After realizing that the Misfit is symbolic of Satan, his speeches about Jesus take on greater significance. The Misfit attempts to set himself as equivalent to Jesus, but his comparison fails, both within the context of the story and without: "It was the same with [Jesus] as with me except He hadn't committed any crime and they could prove I had committed one because they had the papers on me." (O'Connor 338) He also says multiple times that "Jesus thown everything off balance." (O'Connor 338) His oversimplification of possible reactions to Christ reminds me somewhat of the serpent's deceit in the garden of Eden: "If He did what He said, then it's nothing for you to do but thow away everything and follow Him, and if He didn't, then it's nothing for you to do but enjoy the few minutes you've got left the best way you can -- by killing somebody or burning down his house or doing some other meanness to him." (O'Connor 338)

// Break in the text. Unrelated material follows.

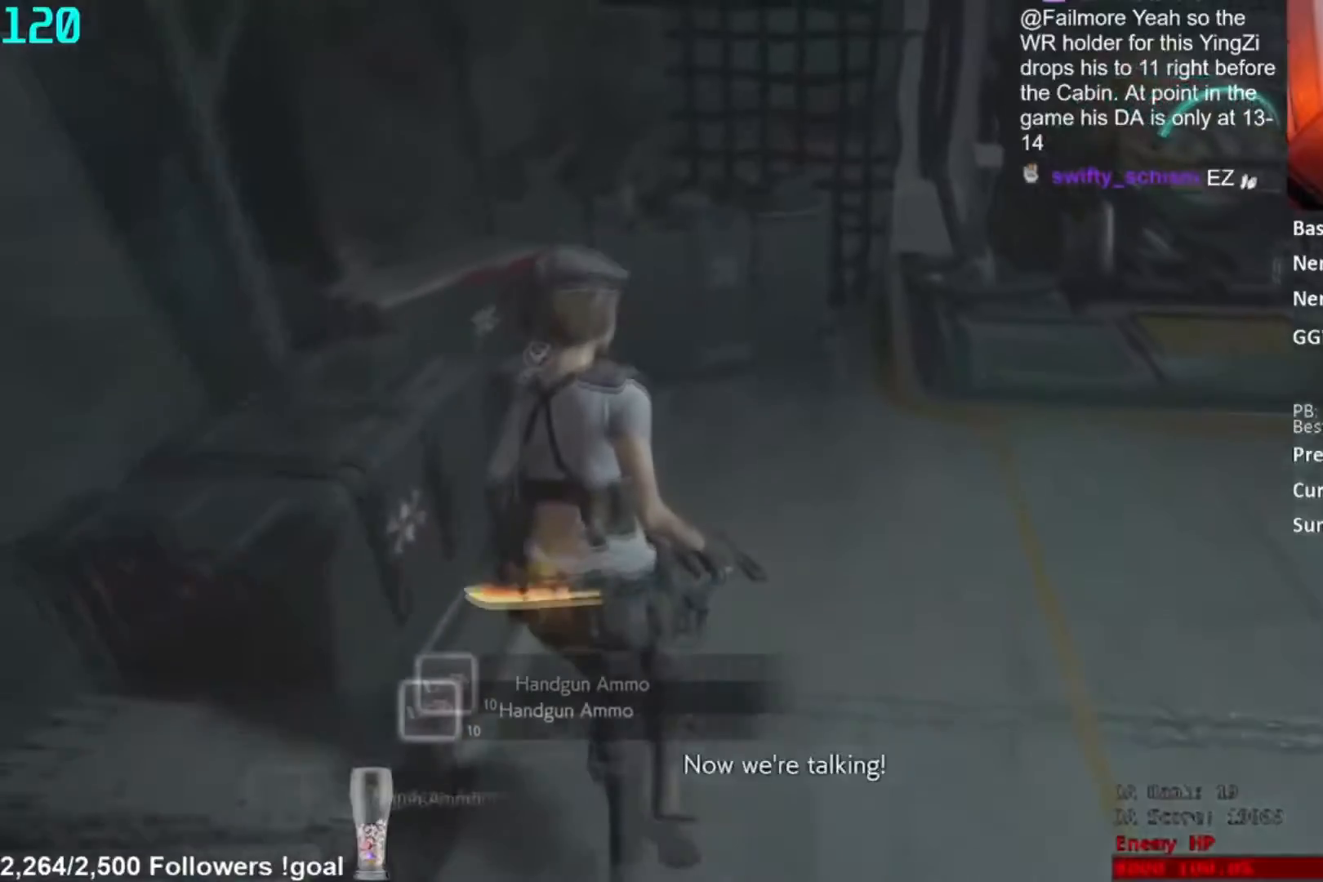
{"buttons": ["A"], "left_stick": "up", "right_stick": "center", "button_events": [[233, "A", "down"], [283, "A", "up"], [333, "A", "down"], [417, "A", "up"], [467, "A", "down"]]}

This connection between the Misfit and the grandmother also takes on new meaning, if we extend the symbolism somewhat and apply the role of all humanity to the dysfunctional family. We are meant to see that no matter how we hold ourselves -- no matter how we lie or rationalize or ignore our true actions -- in some basic quality there is no difference between Satan and ourselves other than degree of actions. The grandmother may be no murderer or convict, but her pettiness and manipulation prove she is, inherently, the Misfit. And, O'Connor says, the same goes for all of us.


Bibliography

Meyer, Michael, ed. The Compact Bedford Introduction to Literature. 5th ed. Boston: Bedford/St. Martin's, 2000.

O'Connor, Flannery. "A Good Man Is Hard To Find." Meyer 328-339.

O'Connor, Flannery. "O'Connor on the Use of Exaggeration and Distortion (From 'Writing Short Stories')". Meyer 356.